🤖 AI Summary
This work addresses the challenge of visual hallucinations in multimodal large language models (MLLMs), which often arise from overreliance on linguistic priors during generation. Existing decoding strategies that indiscriminately suppress such priors risk disrupting the semantic manifold structure. To tackle this, the authors propose MGAP, a geometrically aware, training-free decoding method that reveals the dual nature of linguistic priors and formally defines the “manifold deviation” problem. MGAP constructs a linguistic prior subspace via singular value decomposition and applies consistency-aware adaptive projection and gating to multimodal hidden states during decoding, selectively attenuating harmful prior components while preserving orthogonal semantic information. Experiments demonstrate that MGAP significantly outperforms current approaches on the POPE and CHAIR benchmarks, achieving stronger hallucination suppression without compromising textual coherence.
📝 Abstract
MLLMs frequently hallucinate objects inconsistent with visual inputs. This issue is typically attributed to the over-reliance on language priors, which can override the visual context. Recent training-free decoding strategies address this by penalizing language priors. However, these methods overlook the dual nature of language priors, where they can be both helpful and harmful depending on the alignment with visual evidence. In particular, blindly suppressing language priors often disrupts the model's semantic manifold, leading to performance degradation, a phenomenon we term Manifold Departure.

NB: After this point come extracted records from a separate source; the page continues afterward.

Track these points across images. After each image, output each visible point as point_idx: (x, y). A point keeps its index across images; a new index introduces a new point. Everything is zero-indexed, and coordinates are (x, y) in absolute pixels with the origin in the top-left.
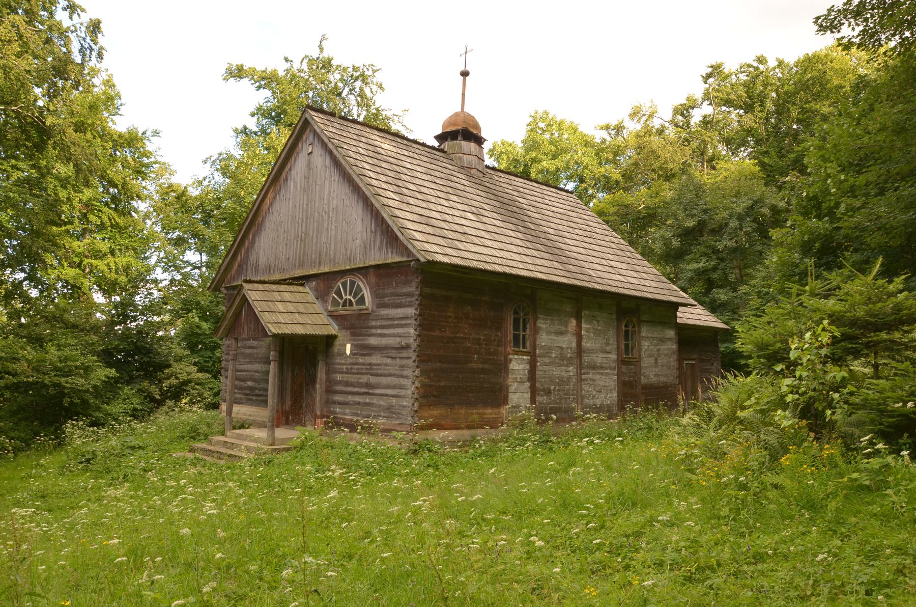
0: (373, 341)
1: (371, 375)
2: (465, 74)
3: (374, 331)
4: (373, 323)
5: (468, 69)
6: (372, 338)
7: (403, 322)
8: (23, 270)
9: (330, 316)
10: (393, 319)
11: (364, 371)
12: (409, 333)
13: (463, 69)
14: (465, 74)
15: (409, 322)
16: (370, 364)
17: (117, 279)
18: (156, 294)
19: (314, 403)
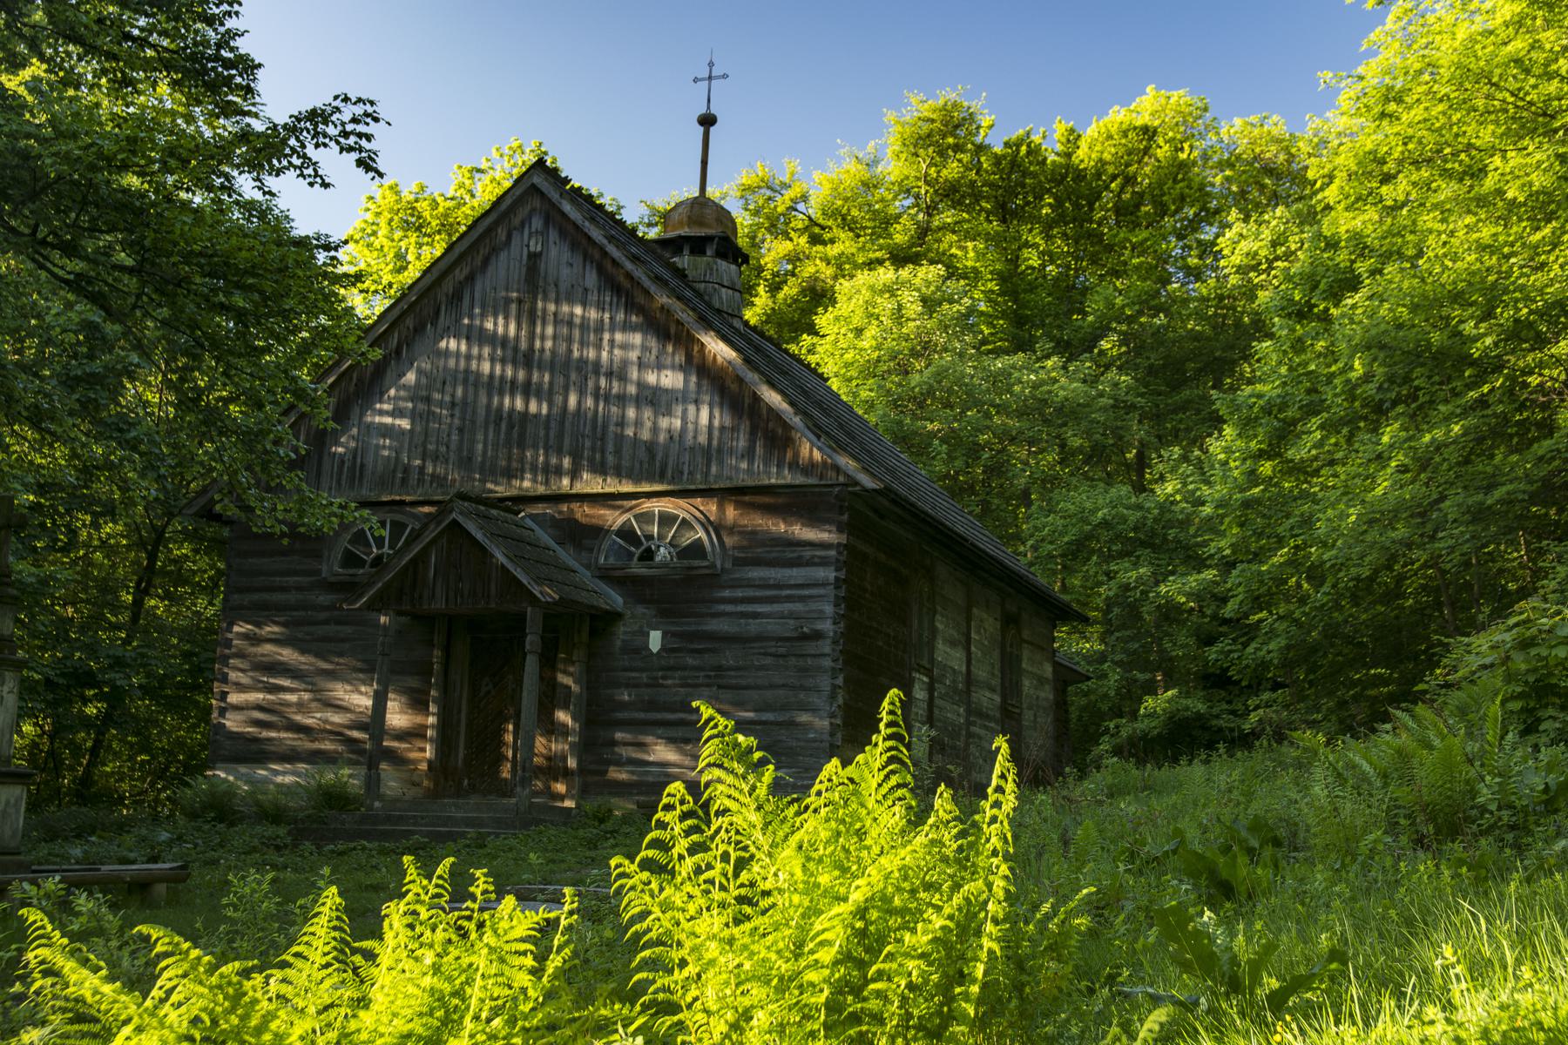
0: (714, 625)
1: (719, 687)
2: (707, 121)
3: (722, 607)
4: (727, 593)
5: (713, 111)
6: (715, 621)
7: (806, 592)
8: (1166, 270)
9: (600, 578)
10: (778, 586)
11: (701, 681)
12: (821, 611)
13: (703, 111)
14: (707, 121)
15: (822, 591)
16: (719, 668)
17: (846, 763)
18: (1459, 969)
19: (519, 682)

To address this, we propose Manifold-Guided Adaptive Projection (MGAP), a geometry-aware, training-free decoding method that mitigates hallucinations while preserving representation structure. MGAP first constructs a language-prior subspace from blind hidden states via SVD. During decoding, MGAP projects each multimodal hidden state onto this subspace and applies a consistency-aware gate to adaptively attenuate only the projected prior component, yielding a subspace-selective update that largely preserves the orthogonal semantic components. Extensive experiments on POPE and CHAIR show that MGAP outperforms prior decoding baselines, achieving stronger hallucination suppression without sacrificing coherence.